→ WHAT TO WORK ON:
Scan the records below for the line with "right knee: (540, 376)" and the line with "left knee: (420, 404)". Repeat those two lines and every line between them exactly, and nothing else.

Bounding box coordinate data
● ● ● ● ● ● ●
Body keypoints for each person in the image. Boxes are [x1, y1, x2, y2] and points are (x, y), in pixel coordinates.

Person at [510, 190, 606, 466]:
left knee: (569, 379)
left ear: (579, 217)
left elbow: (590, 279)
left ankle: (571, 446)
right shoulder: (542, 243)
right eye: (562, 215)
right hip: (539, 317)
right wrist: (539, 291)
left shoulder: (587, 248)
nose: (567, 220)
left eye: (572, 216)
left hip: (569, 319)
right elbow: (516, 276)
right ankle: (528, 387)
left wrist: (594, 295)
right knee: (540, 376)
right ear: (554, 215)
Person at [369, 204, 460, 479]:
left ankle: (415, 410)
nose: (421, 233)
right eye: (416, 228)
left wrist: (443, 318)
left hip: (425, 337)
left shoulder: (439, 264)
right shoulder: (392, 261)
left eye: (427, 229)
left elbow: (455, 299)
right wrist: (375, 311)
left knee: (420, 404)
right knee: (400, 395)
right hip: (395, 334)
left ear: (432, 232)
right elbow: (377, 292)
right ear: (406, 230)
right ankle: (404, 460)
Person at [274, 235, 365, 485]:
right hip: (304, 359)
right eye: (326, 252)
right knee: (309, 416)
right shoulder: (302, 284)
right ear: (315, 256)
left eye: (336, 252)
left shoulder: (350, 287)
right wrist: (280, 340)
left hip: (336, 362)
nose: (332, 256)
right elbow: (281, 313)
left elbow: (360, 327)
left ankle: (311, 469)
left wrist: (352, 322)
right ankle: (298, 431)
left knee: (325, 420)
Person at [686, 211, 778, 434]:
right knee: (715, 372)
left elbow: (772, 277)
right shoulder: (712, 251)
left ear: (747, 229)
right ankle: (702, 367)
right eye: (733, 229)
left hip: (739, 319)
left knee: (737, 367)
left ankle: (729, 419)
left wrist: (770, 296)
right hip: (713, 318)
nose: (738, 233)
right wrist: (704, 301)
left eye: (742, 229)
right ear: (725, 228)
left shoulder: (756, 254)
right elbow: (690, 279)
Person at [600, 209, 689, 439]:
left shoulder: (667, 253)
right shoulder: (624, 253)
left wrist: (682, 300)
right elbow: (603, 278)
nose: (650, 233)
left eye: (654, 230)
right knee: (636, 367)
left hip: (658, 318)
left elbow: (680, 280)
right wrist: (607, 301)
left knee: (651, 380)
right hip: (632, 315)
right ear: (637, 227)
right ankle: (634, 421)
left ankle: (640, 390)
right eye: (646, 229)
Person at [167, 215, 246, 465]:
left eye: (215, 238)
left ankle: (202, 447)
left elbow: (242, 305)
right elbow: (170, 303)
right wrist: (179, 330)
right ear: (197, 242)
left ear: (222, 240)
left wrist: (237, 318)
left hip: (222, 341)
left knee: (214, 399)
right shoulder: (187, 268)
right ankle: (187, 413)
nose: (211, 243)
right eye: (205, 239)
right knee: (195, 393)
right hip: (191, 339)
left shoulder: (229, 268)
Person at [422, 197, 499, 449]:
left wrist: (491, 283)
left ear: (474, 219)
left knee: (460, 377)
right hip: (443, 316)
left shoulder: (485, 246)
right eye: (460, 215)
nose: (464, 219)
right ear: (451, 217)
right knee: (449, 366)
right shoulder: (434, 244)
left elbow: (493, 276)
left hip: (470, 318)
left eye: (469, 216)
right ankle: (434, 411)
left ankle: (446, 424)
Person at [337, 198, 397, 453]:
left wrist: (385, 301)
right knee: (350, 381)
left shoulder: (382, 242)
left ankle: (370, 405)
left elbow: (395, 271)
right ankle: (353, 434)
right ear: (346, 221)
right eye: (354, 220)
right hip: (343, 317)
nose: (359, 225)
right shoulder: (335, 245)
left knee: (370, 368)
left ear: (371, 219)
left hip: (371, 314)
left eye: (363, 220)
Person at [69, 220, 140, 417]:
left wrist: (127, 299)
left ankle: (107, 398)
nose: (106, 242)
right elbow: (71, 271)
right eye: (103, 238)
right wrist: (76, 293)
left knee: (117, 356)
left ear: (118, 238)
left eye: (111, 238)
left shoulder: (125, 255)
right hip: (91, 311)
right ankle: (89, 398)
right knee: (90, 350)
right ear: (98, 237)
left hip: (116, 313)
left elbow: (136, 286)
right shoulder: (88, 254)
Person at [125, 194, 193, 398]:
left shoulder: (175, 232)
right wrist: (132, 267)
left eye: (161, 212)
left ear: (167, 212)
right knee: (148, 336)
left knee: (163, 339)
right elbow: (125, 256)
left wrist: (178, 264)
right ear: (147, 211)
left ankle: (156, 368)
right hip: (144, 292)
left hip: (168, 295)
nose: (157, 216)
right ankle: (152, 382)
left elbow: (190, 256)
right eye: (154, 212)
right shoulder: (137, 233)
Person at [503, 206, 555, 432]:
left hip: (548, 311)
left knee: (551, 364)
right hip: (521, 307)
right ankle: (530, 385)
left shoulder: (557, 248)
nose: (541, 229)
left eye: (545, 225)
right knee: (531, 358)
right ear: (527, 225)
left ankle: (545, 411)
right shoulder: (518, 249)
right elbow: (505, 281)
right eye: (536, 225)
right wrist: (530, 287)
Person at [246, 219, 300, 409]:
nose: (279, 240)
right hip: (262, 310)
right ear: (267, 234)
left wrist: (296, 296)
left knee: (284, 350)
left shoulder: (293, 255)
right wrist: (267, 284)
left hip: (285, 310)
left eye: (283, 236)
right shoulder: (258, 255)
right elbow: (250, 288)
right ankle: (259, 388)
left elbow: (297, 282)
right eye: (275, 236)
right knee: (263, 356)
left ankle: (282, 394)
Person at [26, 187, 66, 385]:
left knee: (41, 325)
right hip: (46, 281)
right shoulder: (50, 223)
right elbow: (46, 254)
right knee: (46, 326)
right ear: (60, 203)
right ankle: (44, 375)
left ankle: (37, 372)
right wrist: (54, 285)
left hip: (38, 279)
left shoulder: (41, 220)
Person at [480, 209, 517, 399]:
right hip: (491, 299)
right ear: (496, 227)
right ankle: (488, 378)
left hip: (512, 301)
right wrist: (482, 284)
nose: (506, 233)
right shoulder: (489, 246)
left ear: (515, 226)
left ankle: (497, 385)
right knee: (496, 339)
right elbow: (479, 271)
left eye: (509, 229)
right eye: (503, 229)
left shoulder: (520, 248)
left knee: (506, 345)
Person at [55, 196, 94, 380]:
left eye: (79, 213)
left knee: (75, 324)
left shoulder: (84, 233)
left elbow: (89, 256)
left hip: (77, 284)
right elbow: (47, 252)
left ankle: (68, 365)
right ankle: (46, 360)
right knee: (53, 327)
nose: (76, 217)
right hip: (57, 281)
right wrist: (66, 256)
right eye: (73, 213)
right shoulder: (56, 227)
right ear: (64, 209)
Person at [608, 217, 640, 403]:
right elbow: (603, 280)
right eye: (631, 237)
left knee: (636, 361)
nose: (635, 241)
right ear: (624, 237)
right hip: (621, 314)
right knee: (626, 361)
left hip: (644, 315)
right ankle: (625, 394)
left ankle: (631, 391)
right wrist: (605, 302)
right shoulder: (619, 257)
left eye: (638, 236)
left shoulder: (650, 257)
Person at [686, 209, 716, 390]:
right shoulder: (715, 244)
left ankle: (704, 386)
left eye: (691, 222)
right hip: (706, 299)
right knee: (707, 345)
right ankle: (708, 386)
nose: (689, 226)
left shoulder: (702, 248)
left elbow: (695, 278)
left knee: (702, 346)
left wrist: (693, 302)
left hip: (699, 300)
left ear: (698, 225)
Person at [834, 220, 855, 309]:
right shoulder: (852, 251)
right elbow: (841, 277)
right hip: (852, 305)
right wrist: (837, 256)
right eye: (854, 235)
● ● ● ● ● ● ●
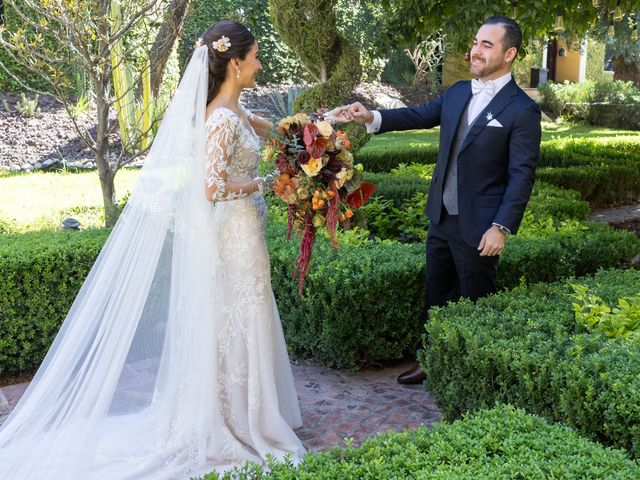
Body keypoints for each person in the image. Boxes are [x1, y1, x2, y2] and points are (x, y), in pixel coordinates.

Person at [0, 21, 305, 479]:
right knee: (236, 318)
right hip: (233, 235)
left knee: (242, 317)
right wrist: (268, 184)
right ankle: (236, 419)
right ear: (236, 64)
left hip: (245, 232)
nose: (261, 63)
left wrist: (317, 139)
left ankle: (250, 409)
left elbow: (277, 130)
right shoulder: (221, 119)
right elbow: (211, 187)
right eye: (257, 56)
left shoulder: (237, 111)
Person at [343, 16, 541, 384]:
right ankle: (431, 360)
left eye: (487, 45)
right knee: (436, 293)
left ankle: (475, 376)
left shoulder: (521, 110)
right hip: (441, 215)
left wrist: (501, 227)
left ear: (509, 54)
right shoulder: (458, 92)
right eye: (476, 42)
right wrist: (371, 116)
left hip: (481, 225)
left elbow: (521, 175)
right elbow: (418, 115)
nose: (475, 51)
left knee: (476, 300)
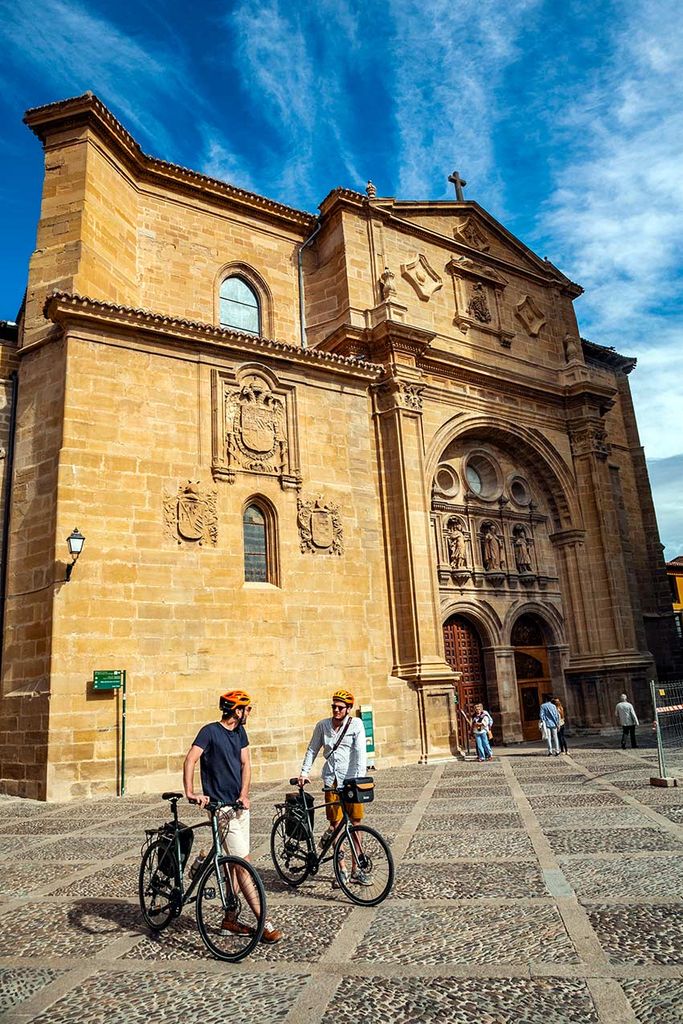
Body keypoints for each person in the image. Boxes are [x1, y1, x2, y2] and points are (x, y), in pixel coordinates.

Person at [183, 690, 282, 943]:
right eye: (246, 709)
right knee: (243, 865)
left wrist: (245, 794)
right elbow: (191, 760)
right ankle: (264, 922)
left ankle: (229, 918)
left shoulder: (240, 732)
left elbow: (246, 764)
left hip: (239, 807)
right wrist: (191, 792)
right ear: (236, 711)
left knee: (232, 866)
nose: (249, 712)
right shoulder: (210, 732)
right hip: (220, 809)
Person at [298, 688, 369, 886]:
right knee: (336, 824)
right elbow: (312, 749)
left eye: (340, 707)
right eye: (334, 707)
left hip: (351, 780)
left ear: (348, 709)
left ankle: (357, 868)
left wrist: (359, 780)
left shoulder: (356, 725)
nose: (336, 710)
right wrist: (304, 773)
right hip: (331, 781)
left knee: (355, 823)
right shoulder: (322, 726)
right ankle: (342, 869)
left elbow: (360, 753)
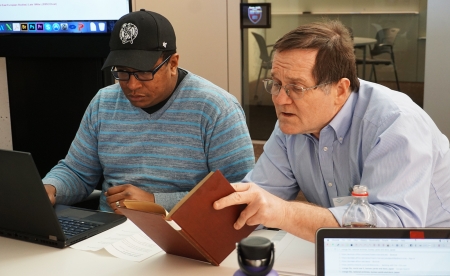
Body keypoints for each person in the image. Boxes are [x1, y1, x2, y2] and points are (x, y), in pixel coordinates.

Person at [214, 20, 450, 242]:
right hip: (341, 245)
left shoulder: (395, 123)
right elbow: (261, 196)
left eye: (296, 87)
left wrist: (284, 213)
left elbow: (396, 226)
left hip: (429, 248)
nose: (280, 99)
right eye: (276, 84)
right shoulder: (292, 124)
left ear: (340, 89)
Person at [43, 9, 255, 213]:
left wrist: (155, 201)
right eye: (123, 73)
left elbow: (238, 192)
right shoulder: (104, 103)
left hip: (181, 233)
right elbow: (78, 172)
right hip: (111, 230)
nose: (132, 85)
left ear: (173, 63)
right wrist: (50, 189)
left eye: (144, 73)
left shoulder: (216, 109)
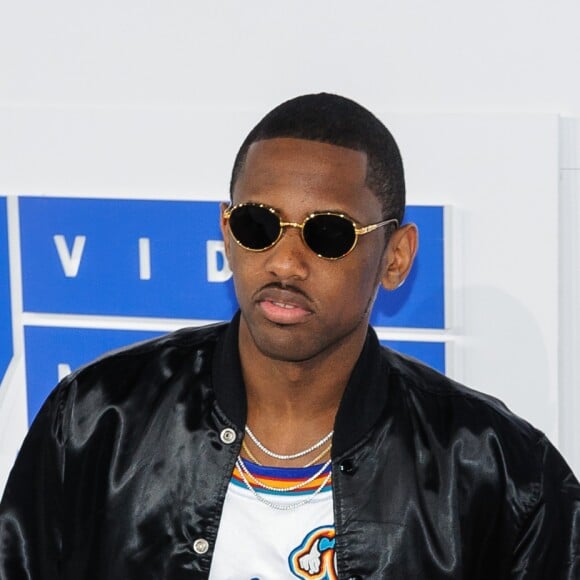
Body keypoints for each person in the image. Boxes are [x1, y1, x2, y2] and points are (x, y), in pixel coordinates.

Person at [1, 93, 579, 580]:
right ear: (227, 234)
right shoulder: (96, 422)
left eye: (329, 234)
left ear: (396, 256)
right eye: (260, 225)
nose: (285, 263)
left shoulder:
● ● ● ● ● ● ●
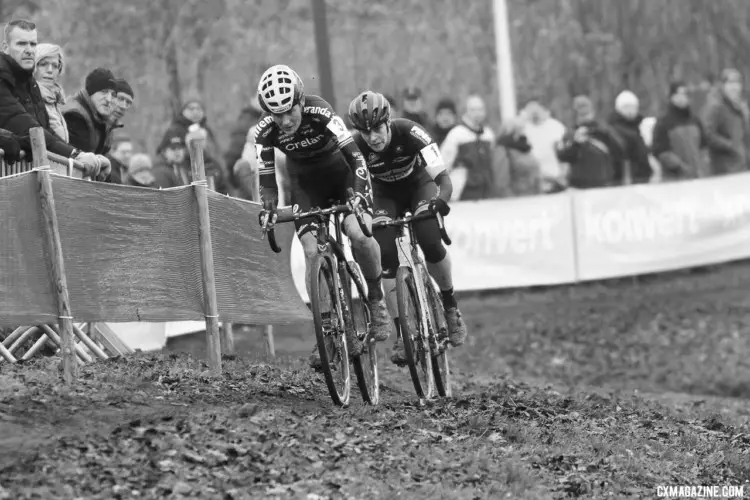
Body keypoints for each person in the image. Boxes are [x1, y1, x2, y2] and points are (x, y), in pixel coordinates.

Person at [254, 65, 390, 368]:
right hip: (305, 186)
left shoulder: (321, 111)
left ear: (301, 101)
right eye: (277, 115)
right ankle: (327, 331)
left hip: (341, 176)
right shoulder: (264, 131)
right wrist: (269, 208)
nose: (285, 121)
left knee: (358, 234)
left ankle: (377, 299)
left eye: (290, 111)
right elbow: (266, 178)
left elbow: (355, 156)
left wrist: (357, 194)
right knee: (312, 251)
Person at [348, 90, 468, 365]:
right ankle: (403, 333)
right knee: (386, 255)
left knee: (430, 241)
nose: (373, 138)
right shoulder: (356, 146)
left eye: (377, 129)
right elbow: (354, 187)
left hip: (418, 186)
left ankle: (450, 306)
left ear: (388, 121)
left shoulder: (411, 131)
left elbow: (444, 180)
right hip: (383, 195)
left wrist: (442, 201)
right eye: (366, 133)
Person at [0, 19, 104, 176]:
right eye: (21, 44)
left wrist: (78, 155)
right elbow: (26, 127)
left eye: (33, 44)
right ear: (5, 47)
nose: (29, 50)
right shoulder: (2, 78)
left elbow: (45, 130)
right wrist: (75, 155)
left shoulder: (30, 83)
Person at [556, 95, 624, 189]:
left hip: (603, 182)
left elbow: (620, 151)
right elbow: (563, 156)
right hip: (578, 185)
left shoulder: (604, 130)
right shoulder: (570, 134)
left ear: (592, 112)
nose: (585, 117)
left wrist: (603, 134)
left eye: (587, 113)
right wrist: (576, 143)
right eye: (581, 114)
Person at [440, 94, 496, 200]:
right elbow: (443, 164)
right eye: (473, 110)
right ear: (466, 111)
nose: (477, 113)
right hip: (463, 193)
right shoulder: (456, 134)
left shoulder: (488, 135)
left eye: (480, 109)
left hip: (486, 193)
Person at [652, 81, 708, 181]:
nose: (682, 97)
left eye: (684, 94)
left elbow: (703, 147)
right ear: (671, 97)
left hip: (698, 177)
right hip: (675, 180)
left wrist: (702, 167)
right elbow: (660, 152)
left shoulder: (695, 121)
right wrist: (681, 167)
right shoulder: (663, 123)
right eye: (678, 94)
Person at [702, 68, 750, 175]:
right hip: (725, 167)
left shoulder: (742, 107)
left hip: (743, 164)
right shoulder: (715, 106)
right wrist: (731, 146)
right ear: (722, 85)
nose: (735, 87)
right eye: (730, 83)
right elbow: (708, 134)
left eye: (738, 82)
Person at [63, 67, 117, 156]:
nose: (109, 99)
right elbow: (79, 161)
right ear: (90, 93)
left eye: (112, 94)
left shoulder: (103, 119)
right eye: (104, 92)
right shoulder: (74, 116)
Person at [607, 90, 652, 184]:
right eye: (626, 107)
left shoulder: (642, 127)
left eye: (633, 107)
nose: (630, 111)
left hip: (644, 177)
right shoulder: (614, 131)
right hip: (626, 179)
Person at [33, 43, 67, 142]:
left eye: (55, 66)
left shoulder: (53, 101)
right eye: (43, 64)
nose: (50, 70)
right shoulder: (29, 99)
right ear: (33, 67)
● ● ● ● ● ● ●
→ RESPONSE BELOW:
right knee: (540, 376)
right ear: (554, 215)
Person at [369, 204, 460, 479]:
left ankle: (415, 410)
nose: (421, 233)
right eye: (416, 228)
left wrist: (443, 318)
left hip: (425, 337)
left shoulder: (439, 264)
right shoulder: (392, 261)
left eye: (427, 229)
left elbow: (455, 299)
right wrist: (375, 311)
left knee: (420, 404)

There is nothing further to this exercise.